-- Opening Marker --
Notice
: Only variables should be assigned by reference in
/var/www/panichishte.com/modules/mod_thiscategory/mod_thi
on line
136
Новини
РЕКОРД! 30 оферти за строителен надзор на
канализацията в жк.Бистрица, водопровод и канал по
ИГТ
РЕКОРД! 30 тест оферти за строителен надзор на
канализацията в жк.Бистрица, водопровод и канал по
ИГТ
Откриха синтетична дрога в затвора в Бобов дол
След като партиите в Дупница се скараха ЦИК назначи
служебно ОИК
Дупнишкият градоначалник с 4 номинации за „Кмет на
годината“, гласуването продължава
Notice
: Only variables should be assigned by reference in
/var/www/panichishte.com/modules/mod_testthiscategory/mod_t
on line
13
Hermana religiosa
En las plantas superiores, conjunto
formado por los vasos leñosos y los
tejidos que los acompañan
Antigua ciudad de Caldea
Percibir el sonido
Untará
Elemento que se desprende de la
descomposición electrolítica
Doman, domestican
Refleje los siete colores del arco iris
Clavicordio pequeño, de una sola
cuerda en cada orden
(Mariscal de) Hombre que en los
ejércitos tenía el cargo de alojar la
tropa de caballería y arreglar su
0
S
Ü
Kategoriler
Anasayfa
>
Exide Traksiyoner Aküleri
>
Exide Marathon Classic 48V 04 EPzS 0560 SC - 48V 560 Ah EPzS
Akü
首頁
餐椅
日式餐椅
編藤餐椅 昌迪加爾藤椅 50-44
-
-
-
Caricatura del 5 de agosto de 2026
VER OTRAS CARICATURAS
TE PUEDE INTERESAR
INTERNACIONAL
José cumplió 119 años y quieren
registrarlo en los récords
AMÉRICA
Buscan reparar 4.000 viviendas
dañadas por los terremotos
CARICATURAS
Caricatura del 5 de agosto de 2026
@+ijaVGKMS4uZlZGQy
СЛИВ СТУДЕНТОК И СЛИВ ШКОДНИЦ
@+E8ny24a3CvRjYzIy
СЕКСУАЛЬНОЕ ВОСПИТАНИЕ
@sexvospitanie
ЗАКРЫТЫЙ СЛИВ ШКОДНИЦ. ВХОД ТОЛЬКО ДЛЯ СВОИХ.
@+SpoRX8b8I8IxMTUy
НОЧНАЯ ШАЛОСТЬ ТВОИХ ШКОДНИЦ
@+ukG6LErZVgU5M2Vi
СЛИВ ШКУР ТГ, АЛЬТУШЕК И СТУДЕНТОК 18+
-- Closing Marker --
-- Opening Marker --
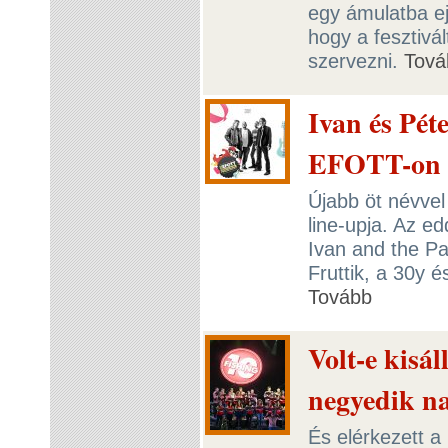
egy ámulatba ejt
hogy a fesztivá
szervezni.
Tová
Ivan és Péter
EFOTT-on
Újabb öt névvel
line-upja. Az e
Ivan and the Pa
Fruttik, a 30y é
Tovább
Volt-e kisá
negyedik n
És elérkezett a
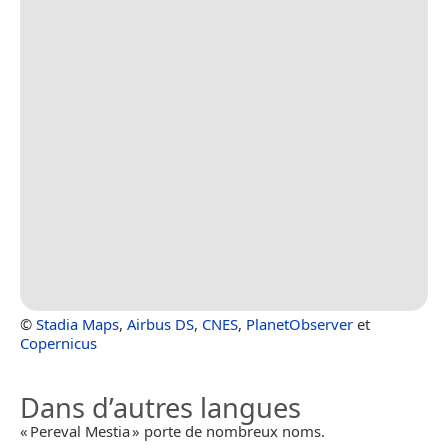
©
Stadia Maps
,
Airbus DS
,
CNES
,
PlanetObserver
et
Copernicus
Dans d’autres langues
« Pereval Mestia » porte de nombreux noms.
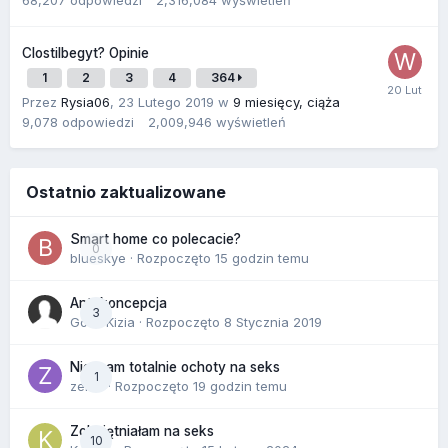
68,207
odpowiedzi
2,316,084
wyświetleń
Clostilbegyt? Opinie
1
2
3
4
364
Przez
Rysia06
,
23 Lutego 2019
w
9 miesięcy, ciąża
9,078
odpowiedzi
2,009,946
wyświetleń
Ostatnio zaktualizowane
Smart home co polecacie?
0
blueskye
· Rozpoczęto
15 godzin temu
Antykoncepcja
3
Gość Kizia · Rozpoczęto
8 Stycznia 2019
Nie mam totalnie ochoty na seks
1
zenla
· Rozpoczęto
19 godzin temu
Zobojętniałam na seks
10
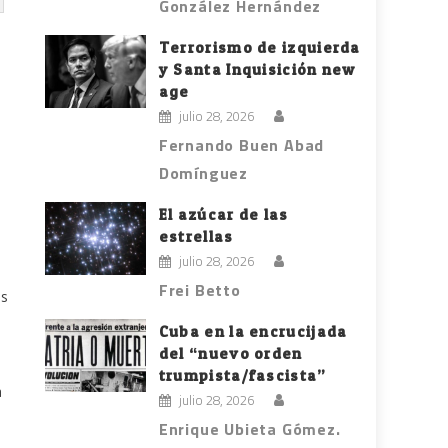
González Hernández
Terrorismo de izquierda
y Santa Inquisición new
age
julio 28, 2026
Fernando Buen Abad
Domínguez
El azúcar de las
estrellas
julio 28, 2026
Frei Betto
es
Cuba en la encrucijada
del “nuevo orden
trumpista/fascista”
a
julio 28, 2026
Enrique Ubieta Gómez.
-- Closing Marker --
▶ _TASK REQUIREMENTS_:
Locate each line in the items above that contains the string "строителен", matching case exactly, and copy every such line.

▶ _RESPONSE TO THIS TASK_:
РЕКОРД! 30 оферти за строителен надзор на
РЕКОРД! 30 тест оферти за строителен надзор на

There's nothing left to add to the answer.